Reading passage:
....

THE PEOPLE OF THE STATE OF ILLINOIS, Defendant in Error,
v.
THURMAN THOMPSON, Plaintiff in Error.
No. 35381.
Supreme Court of Illinois.
Opinion filed May 18, 1960.THURMAN THOMPSON, pro se.
GRENVILLE BEARDSLEY, Attorney General, of Springfield, and HILMER C. LANDHOLT, State's Attorney, of Decatur, (FRED G. LEACH, and JIM D. KEEHNER, Assistant Attorneys General, of counsel,) for the People.
Judgment affirmed.
Mr. JUSTICE HERSHEY delivered the opinion of the court:
Defendant, Thurman Thompson, was charged on an information, filed in the circuit court of Macon County, with the crime of burglary of the Foursquare Gospel Church in Decatur, Illinois, on June 13, 1957. Defendant appeared before the circuit court of Macon County on June 21, 1957, where counsel was appointed for him, whom defendant accepted. The court thereafter fully and thoroughly explained to defendant all of his rights to have his case presented to a grand jury and to trial, and the full consequences of a *331 plea of guilty. The defendant and his attorney acknowledged that defendant had read the information, knew and understood the charge thereof, waived the right to be held to answer for the offense on indictment by a grand jury, consented to prosecution by information, waived jury trial and pleaded guilty to the charge. The defendant was thereupon sentenced to the Illinois State Penitentiary for a term of not less than one year and not more than life, with one fixed as the minimum duration of imprisonment and ten years fixed as the maximum duration of imprisonment.

....

Work request: Write out the part of the court opinion starting with "THE PEOPLE OF" and going on through "Judgment affirmed.".

Stored data
....

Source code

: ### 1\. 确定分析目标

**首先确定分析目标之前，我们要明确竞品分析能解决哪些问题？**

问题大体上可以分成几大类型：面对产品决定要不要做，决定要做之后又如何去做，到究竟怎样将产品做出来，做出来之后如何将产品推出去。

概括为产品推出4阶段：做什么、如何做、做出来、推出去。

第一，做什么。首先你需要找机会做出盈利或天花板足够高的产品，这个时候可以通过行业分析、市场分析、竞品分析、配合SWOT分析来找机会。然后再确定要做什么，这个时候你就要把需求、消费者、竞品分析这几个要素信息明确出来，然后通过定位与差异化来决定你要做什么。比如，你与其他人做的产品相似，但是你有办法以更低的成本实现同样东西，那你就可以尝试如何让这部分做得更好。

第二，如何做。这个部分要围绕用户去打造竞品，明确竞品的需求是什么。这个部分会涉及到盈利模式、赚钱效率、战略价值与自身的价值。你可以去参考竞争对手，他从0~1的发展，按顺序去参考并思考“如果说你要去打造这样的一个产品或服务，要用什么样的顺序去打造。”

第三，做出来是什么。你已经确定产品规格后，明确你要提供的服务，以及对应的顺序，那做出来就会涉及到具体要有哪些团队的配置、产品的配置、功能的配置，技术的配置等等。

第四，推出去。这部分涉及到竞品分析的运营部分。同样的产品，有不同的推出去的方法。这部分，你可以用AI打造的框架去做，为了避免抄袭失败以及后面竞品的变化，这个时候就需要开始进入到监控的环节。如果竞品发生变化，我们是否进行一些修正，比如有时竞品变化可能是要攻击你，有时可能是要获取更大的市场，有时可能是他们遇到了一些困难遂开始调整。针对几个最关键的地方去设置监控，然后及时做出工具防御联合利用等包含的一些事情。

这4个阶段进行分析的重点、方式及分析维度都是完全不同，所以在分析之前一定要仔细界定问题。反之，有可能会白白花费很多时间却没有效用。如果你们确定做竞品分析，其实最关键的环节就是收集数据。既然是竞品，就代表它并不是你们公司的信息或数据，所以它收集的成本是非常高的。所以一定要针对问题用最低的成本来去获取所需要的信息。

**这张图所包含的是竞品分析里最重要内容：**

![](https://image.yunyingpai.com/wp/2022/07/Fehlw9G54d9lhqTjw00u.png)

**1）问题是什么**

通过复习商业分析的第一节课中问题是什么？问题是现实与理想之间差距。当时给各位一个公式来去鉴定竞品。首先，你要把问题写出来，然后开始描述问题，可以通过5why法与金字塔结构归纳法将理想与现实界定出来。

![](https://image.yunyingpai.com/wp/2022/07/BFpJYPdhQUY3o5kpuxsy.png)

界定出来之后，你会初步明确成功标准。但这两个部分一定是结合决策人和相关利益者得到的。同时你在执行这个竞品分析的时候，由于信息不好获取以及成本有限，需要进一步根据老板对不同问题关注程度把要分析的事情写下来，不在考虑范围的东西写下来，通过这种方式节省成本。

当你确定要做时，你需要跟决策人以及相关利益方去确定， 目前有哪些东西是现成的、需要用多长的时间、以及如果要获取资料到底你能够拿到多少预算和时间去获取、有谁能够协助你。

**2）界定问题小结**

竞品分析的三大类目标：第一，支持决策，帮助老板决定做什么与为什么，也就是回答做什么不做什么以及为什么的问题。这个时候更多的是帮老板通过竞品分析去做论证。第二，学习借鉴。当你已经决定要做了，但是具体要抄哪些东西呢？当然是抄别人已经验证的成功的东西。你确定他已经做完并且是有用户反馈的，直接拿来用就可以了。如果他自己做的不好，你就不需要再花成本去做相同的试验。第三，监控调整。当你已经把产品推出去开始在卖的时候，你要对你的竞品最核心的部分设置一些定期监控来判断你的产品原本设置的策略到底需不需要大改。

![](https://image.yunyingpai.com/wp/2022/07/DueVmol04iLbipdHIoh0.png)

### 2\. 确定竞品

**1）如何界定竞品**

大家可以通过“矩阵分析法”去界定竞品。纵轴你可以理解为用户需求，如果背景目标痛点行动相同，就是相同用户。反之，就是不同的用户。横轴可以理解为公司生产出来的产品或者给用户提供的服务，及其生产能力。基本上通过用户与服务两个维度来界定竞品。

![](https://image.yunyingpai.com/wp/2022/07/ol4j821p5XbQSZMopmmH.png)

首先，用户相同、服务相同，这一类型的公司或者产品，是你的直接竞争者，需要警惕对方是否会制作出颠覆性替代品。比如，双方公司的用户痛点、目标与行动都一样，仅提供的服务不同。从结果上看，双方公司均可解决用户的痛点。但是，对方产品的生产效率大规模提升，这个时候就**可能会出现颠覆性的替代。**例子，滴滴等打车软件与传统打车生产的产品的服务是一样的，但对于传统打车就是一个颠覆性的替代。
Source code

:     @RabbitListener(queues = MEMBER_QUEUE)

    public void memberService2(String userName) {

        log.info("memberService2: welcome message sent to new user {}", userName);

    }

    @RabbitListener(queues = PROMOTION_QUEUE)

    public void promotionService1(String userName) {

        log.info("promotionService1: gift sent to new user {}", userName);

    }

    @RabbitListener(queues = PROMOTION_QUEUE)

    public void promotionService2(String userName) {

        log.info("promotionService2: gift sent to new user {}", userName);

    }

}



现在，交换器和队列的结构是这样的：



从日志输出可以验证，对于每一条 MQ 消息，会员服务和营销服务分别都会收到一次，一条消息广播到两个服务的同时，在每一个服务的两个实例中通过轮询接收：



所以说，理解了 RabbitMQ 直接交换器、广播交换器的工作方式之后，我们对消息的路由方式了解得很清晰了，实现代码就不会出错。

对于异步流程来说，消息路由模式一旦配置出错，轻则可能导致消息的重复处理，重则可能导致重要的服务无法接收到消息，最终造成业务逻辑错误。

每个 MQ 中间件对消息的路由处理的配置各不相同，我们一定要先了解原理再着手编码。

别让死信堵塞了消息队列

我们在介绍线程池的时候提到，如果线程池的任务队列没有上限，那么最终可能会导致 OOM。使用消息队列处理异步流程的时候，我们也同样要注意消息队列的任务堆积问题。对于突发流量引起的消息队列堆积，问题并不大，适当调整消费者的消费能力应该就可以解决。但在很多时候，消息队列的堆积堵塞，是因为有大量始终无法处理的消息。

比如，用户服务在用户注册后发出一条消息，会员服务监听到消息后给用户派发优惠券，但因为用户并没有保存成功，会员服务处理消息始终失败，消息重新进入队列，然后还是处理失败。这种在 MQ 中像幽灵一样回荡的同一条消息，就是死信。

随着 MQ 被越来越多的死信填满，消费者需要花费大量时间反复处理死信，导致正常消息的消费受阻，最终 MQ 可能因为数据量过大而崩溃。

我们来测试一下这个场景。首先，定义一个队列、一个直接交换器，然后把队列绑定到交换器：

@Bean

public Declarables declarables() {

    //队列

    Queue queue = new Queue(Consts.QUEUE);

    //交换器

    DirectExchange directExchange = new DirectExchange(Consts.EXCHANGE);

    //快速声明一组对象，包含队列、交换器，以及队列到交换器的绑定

....

Problem solution:
THE PEOPLE OF THE STATE OF ILLINOIS, Defendant in Error,
v.
THURMAN THOMPSON, Plaintiff in Error.
No. 35381.
Supreme Court of Illinois.
Opinion filed May 18, 1960.THURMAN THOMPSON, pro se.
GRENVILLE BEARDSLEY, Attorney General, of Springfield, and HILMER C. LANDHOLT, State's Attorney, of Decatur, (FRED G. LEACH, and JIM D. KEEHNER, Assistant Attorneys General, of counsel,) for the People.
Judgment affirmed.